# DOCUMENT SECTION:

§

To bring films together into a cohesive and provocative curation is to open paths of communication between them, to build links where they had never before existed. By sharing a cinematic time/space that is a single screen during a festival, films which have nothing or little to do with one another begin to speak to one another, their images blend and osmose, and a vision of potential cinema(s) begins to emerge. And so it is in the second edition of the Woche der Kritik (Critic’s Week) in Berlin, which beyond fulfilling its stated purpose of opening up a cultural and critical discussion with the audience, opens up just as interesting a discussion between the films themselves, first by revivifying the practice of joining the short film to the feature, and second through a tight and lucid selection that is often missing from the big bear next door with its 450+ films a year. Each night’s selection revolved around a particular theme (Aura, Power, Seduction, World-Building, Silencing, Exhibition, Zeitgeist) with either a sole feature film, or a feature film projected with a short film.
On the first night the short documentary film, Zahra Vargas’s La fin d’Homère (Homer, Hunter’s Fate) opened the Critics’ Week with a look into life in an insular Swiss community, from which a hunter named Homer has been excommunicated for having killed a bearded vulture, an endangered and protected bird of prey. The narratives in this closed commune which emanate from the killed raptor allow us a glimpse into a history in the smallest sense possible – history as an innocuous, local, communal, tangible event. The significance of this private history (Why did Homer kill the bird? Couldn’t he have avoided it? How does he make the community look?) is transferred through the filming of the narrating villagers, as much as the stuffed bodies of their prey in this community of hunters.

§

# RECORDS:

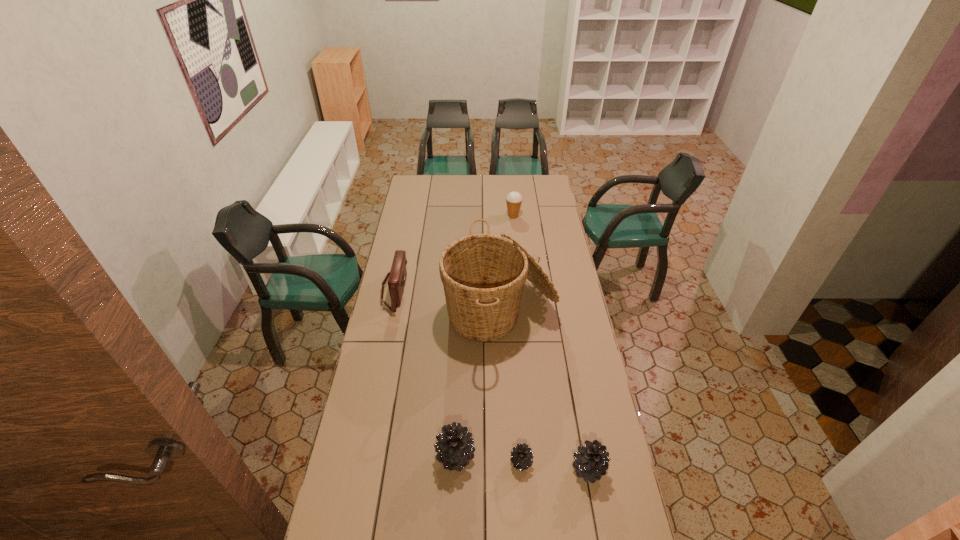
Identify the location of vacant area that lies between the shoulder bag and the shortest object. The image size is (960, 540). (458, 376).

In order to click on unoccupied area between the rightmost pinecone and the leftmost object in this screenshot , I will do `click(492, 380)`.

This screenshot has width=960, height=540. I want to click on free space between the farthest object and the rightmost pinecone, so click(x=551, y=342).

This screenshot has width=960, height=540. I want to click on vacant space in between the second shortest pinecone and the shortest object, so click(555, 465).

Locate an element on the screen. The height and width of the screenshot is (540, 960). vacant area that lies between the leftmost pinecone and the leftmost object is located at coordinates (425, 373).

Locate an element on the screen. vacant space that's between the tallest object and the leftmost pinecone is located at coordinates (478, 386).

In order to click on free space between the icecream and the second shortest pinecone in this screenshot , I will do `click(551, 342)`.

The image size is (960, 540). In order to click on the second closest object to the leftmost pinecone in this screenshot , I will do `click(483, 275)`.

Locate which object ranks fifth in proximity to the tallest object. Please provide its 2D coordinates. Your answer should be formatted as a tuple, i.e. [(x, y)], where the tuple contains the x and y coordinates of a point satisfying the conditions above.

[(514, 199)]

Locate which pinecone ranks second in proximity to the shortest pinecone. Please provide its 2D coordinates. Your answer should be formatted as a tuple, i.e. [(x, y)], where the tuple contains the x and y coordinates of a point satisfying the conditions above.

[(591, 463)]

§

# TASKS TO COMPLETE:
1 > Decide whether each statement below agrees with the Critics' Week review, answering yes or no and quoting the words of the review that settle it. (a) The Critics' Week in Berlin described here was its second edition. (b) Every night of the program paired a feature film with a short film. (c) Homer was excommunicated for killing a bearded vulture.
2 > Please carry on the Critics' Week review, picking up after its final sentence.

# RESPONSES IN ORDER:
1 >
(a) Yes: "the second edition of the Woche der Kritik (Critic’s Week) in Berlin"
(b) No: "with either a sole feature film, or a feature film projected with a short film"
(c) Yes: "excommunicated for having killed a bearded vulture"

2 >
The following feature, Pablo Agüero’s Eva no duerme (Eva Doesn’t Sleep), takes on History in a grander sense, following the trajectory through time and space of the embalmed corpse of Eva Perón, a socialist icon (Madonna-like, lactating to feed her people), exploring the effect of a powerful woman’s body on those with whom it comes into contact. Through a series of imagined vignettes of privileged moments in the transport of her formaldehyded corpse through Argentina (through the stories of Eva’s Embalmer, The Transporter, The Dictator), the film shows the mystical effect of the body of legend. Despite its obvious liberal take on history, the film succeeds in presenting brutal, brilliant, likeable villains (played by Gael García Bernal and Denis Lavant), yet it never has the courage to take on the History it ostensibly takes on – flippantly (and all too easily) celebrating the revolutionary passion, yet treating it as a hermetically closed past, as if History weren’t still happening in the present. Stylised as the images sometimes are, Eva Doesn’t Sleep, without the courage of politics, falls victim to the temptations of beautification and conceptualisation, and never quite reaches its full potential to take the necessary step to actually say something about history.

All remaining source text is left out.